** Data shown follows **

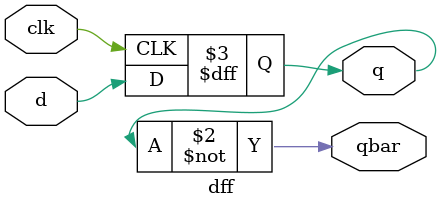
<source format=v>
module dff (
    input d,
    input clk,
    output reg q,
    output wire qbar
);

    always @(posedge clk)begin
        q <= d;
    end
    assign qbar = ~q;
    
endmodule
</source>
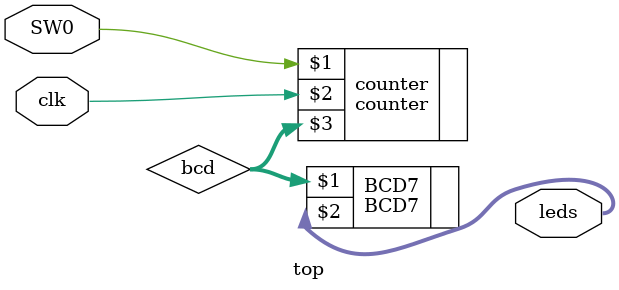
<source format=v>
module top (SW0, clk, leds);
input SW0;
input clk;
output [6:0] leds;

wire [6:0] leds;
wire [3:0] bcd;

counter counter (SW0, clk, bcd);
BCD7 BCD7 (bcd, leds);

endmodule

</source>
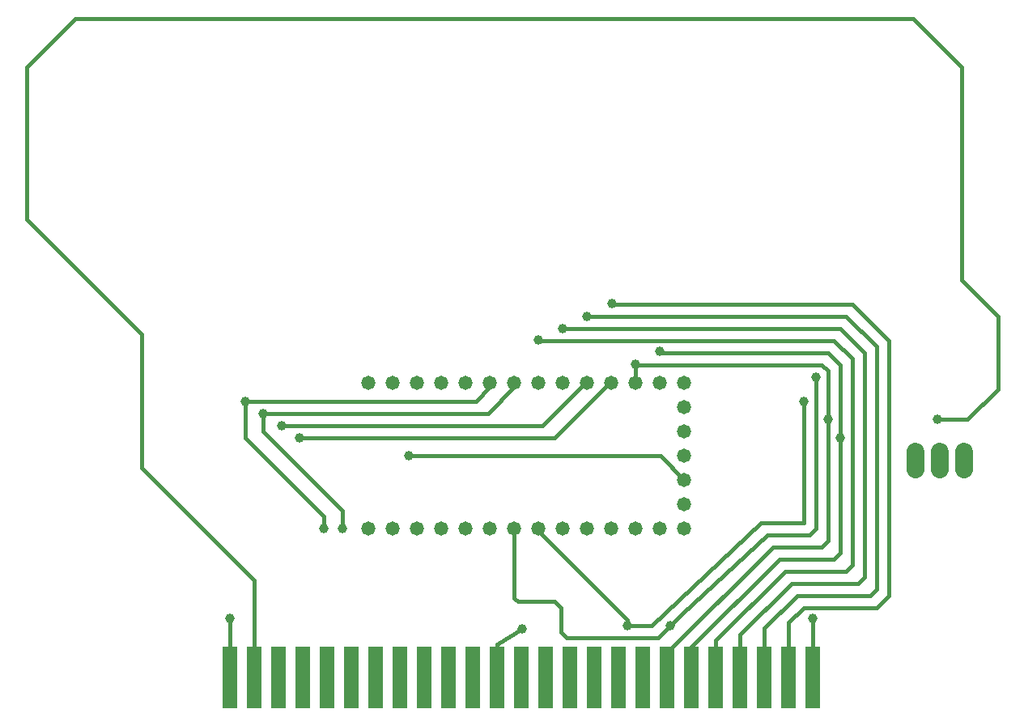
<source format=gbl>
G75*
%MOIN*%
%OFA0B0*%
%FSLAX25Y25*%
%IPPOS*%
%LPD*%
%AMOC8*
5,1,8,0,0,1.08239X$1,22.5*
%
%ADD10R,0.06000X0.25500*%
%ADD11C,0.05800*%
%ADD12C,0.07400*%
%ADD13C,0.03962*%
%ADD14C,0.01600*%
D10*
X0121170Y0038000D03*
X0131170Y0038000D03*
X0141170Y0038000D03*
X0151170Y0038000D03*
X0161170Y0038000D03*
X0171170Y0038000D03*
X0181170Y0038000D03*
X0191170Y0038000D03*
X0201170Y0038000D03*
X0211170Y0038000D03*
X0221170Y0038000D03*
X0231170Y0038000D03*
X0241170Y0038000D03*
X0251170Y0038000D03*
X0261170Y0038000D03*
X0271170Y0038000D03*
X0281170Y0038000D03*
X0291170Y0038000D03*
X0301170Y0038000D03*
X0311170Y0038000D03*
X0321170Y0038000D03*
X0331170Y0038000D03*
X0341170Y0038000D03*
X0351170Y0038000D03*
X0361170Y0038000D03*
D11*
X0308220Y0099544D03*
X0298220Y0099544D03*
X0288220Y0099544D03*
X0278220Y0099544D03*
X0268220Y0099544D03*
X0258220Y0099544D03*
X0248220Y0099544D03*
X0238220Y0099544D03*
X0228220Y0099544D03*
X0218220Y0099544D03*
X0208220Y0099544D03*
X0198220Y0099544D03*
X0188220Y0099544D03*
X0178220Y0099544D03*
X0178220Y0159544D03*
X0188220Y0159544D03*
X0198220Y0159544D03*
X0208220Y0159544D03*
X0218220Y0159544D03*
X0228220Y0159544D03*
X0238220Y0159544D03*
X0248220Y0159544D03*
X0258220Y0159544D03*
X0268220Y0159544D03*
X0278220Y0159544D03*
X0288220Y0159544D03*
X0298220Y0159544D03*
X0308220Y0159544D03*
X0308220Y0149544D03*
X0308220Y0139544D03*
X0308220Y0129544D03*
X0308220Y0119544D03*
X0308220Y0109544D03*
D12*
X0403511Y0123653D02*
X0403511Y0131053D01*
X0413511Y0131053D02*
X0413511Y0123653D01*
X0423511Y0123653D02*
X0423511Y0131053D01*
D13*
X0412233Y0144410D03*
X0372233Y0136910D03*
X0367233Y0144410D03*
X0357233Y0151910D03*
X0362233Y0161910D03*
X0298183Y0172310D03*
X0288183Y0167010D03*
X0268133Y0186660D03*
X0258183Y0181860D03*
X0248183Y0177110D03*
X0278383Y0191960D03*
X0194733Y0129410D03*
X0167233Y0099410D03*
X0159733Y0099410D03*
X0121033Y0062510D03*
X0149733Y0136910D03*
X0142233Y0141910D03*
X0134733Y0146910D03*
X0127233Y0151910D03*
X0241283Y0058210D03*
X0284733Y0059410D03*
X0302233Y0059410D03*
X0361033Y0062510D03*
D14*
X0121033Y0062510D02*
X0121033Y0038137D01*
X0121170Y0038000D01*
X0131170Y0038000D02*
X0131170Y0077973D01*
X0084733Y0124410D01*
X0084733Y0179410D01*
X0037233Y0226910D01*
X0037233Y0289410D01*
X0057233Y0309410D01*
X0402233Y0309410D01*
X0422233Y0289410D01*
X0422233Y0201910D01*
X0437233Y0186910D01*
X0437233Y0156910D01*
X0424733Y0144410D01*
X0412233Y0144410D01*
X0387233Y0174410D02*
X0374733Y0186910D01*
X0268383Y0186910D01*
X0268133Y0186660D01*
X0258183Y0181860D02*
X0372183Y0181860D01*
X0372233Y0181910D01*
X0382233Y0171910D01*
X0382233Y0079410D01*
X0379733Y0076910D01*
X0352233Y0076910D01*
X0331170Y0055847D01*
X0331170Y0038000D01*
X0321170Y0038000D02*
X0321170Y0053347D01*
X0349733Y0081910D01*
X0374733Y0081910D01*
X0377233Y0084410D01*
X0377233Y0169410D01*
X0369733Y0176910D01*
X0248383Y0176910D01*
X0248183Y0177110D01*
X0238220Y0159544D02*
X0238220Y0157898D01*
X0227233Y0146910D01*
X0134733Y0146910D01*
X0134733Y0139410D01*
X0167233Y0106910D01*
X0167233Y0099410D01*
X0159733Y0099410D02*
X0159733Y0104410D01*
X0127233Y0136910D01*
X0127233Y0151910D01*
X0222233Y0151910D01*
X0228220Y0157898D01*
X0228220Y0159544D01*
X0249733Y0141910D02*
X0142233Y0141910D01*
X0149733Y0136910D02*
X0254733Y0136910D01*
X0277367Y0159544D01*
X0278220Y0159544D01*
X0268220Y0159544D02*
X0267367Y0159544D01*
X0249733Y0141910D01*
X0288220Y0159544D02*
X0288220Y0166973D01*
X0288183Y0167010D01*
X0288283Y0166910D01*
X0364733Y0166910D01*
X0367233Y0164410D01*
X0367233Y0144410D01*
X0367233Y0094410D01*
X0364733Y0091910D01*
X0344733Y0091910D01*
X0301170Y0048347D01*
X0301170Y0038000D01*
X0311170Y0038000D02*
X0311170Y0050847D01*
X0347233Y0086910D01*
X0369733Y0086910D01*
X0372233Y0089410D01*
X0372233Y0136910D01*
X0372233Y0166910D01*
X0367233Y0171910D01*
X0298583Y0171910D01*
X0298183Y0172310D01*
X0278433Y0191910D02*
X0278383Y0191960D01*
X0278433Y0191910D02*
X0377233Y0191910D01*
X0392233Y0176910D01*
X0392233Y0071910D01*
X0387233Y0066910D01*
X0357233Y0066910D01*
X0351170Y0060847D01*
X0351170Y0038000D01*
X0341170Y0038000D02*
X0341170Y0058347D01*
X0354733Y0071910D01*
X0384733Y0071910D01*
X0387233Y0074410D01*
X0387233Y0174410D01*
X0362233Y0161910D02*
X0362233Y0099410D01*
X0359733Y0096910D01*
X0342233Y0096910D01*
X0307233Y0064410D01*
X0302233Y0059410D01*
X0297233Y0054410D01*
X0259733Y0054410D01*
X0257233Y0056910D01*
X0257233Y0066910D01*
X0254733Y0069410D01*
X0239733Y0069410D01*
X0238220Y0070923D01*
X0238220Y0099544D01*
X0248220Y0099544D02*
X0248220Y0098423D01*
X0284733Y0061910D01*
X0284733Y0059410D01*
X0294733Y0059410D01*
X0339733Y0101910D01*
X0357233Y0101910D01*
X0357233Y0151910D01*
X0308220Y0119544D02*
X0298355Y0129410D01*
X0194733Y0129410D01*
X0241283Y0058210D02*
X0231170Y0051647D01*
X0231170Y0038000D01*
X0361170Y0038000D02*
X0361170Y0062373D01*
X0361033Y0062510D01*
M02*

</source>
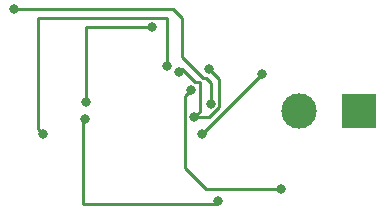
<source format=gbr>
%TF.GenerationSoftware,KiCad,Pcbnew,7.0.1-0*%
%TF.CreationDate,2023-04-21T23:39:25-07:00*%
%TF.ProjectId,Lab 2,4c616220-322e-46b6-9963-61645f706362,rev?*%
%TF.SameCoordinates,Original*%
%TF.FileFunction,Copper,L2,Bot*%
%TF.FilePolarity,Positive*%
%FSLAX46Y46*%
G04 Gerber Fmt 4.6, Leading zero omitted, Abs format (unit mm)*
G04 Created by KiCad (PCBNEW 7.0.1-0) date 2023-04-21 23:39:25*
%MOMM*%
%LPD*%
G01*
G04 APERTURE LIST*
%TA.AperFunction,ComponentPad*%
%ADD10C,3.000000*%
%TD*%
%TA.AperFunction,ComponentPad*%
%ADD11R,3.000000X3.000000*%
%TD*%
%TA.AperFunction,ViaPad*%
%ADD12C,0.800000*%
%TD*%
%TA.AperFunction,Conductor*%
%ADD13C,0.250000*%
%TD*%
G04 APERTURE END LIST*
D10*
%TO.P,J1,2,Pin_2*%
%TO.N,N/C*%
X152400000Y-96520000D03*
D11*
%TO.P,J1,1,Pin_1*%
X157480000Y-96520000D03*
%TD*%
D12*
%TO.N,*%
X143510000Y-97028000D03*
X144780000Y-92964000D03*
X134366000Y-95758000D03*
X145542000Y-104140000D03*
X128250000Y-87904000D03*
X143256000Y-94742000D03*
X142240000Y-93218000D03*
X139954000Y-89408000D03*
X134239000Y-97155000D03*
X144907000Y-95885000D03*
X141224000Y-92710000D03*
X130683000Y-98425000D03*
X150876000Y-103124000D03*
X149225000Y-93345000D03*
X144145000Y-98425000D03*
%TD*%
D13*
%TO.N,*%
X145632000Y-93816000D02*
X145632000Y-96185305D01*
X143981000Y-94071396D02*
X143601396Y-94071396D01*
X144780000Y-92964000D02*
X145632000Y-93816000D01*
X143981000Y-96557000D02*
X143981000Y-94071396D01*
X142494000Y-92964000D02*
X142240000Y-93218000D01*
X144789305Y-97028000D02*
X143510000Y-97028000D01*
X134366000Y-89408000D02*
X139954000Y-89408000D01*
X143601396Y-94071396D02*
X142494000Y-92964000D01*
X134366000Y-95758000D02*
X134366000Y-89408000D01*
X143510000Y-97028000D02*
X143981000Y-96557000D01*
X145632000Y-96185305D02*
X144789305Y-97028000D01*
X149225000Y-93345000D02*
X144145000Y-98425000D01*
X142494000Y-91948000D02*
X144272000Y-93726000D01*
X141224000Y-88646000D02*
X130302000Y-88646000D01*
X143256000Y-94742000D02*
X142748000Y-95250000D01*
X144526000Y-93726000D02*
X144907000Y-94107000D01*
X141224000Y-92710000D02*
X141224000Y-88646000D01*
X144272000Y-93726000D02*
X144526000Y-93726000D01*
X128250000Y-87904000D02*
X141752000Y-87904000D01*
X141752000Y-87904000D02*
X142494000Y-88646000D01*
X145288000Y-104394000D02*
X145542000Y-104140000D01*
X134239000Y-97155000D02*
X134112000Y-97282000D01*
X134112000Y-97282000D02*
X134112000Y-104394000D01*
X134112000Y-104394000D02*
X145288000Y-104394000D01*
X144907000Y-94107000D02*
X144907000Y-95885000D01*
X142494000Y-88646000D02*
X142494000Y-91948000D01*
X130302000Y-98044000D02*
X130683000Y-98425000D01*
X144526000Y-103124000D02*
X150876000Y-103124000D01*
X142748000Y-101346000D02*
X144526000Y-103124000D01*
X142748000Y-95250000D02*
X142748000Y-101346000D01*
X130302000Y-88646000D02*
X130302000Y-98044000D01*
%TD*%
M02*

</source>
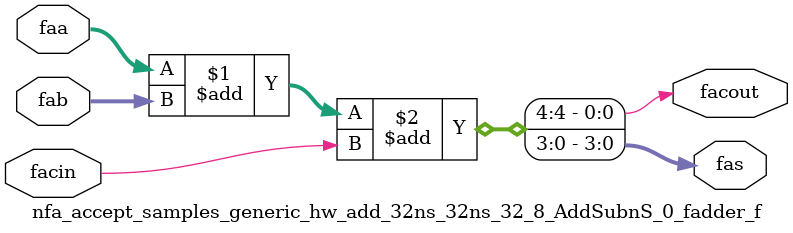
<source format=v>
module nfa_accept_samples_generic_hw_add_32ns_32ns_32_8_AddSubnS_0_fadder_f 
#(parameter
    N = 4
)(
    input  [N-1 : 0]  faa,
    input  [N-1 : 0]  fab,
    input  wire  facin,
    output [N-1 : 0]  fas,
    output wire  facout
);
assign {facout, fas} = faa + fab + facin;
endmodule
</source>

** End of Data shown **

Exercise description -> Copy every line of the material in which the word "leds" occurs.

Answer to this exercise ->
module top (SW0, clk, leds);
output [6:0] leds;
wire [6:0] leds;
BCD7 BCD7 (bcd, leds);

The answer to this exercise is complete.